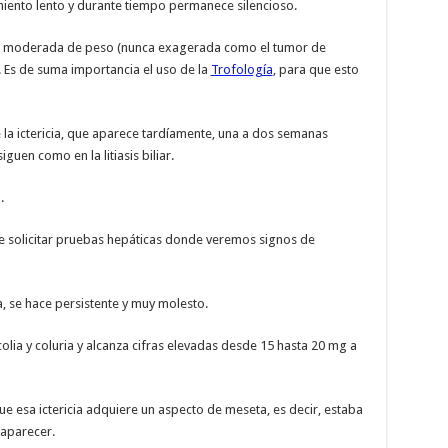
imiento lento y durante tiempo permanece silencioso.
ida moderada de peso (nunca exagerada como el tumor de
 Es de suma importancia el uso de la
Trofología
, para que esto
e la ictericia, que aparece tardíamente, una a dos semanas
guen como en la litiasis biliar.
.
e solicitar pruebas hepáticas donde veremos signos de
a, se hace persistente y muy molesto.
colia y coluria y alcanza cifras elevadas desde 15 hasta 20 mg a
que esa ictericia adquiere un aspecto de meseta, es decir, estaba
aparecer.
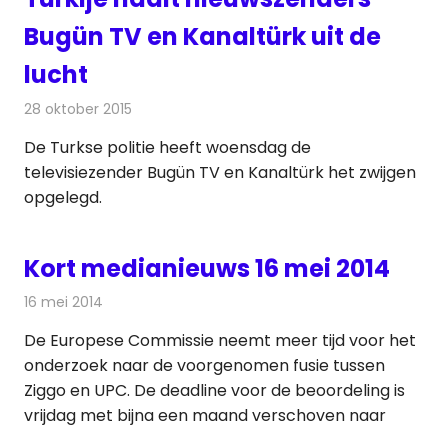
Bugün TV en Kanaltürk uit de
lucht
28 oktober 2015
Redactie
Kranten
,
Nieuws
,
Televisienieuws
De Turkse politie heeft woensdag de
televisiezender Bugün TV en Kanaltürk het zwijgen
opgelegd.
Kort medianieuws 16 mei 2014
16 mei 2014
Redactie
Andere media over de media
De Europese Commissie neemt meer tijd voor het
onderzoek naar de voorgenomen fusie tussen
Ziggo en UPC. De deadline voor de beoordeling is
vrijdag met bijna een maand verschoven naar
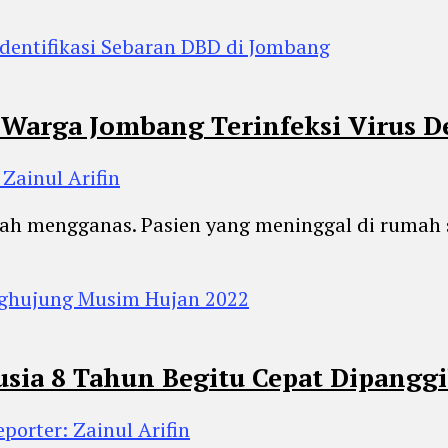
arga Jombang Terinfeksi Virus D
 Zainul Arifin
rah mengganas. Pasien yang meninggal di rumah 
usia 8 Tahun Begitu Cepat Dipangg
eporter: Zainul Arifin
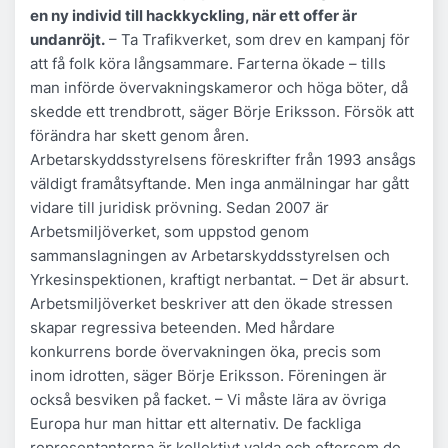
en ny individ till hackkyckling, när ett offer är
undanröjt.
– Ta Trafikverket, som drev en kampanj för
att få folk köra långsammare. Farterna ökade – tills
man införde övervakningskameror och höga böter, då
skedde ett trendbrott, säger Börje Eriksson. Försök att
förändra har skett genom åren.
Arbetarskyddsstyrelsens föreskrifter från 1993 ansågs
väldigt framåtsyftande. Men inga anmälningar har gått
vidare till juridisk prövning. Sedan 2007 är
Arbetsmiljöverket, som uppstod genom
sammanslagningen av Arbetarskyddsstyrelsen och
Yrkesinspektionen, kraftigt nerbantat. – Det är absurt.
Arbetsmiljöverket beskriver att den ökade stressen
skapar regressiva beteenden. Med hårdare
konkurrens borde övervakningen öka, precis som
inom idrotten, säger Börje Eriksson. Föreningen är
också besviken på facket. – Vi måste lära av övriga
Europa hur man hittar ett alternativ. De fackliga
representanterna är kollektivt valda och eftersom de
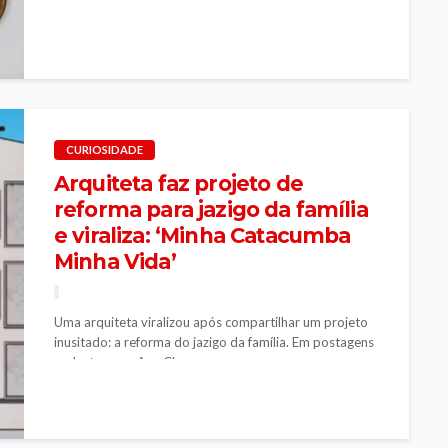
CURIOSIDADE
Arquiteta faz projeto de
reforma para jazigo da família
e viraliza: ‘Minha Catacumba
Minha Vida’
Uma arquiteta viralizou após compartilhar um projeto
inusitado: a reforma do jazigo da família. Em postagens
no Instagram, Ana Clara...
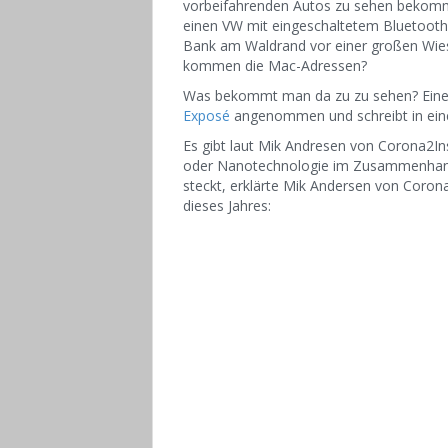
vorbeifahrenden Autos zu sehen bekomm
einen VW mit eingeschaltetem Bluetooth.
Bank am Waldrand vor einer großen Wiese
kommen die Mac-Adressen?
W
as bekommt man da zu zu sehen? Einer
Exposé
angenommen und schreibt in eine
Es gibt laut Mik Andresen von Corona2In
oder Nanotechnologie im Zusammenhang
steckt, erklärte Mik Andersen von Coron
dieses Jahres:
============
All lines from the first in the listing above to the line containing "a, se hace persistente y muy molesto.", inclusive, go in the output exactly as they are; no pictures go in.

Task answer
imiento lento y durante tiempo permanece silencioso.
ida moderada de peso (nunca exagerada como el tumor de
 Es de suma importancia el uso de la
Trofología
, para que esto
e la ictericia, que aparece tardíamente, una a dos semanas
guen como en la litiasis biliar.
.
e solicitar pruebas hepáticas donde veremos signos de
a, se hace persistente y muy molesto.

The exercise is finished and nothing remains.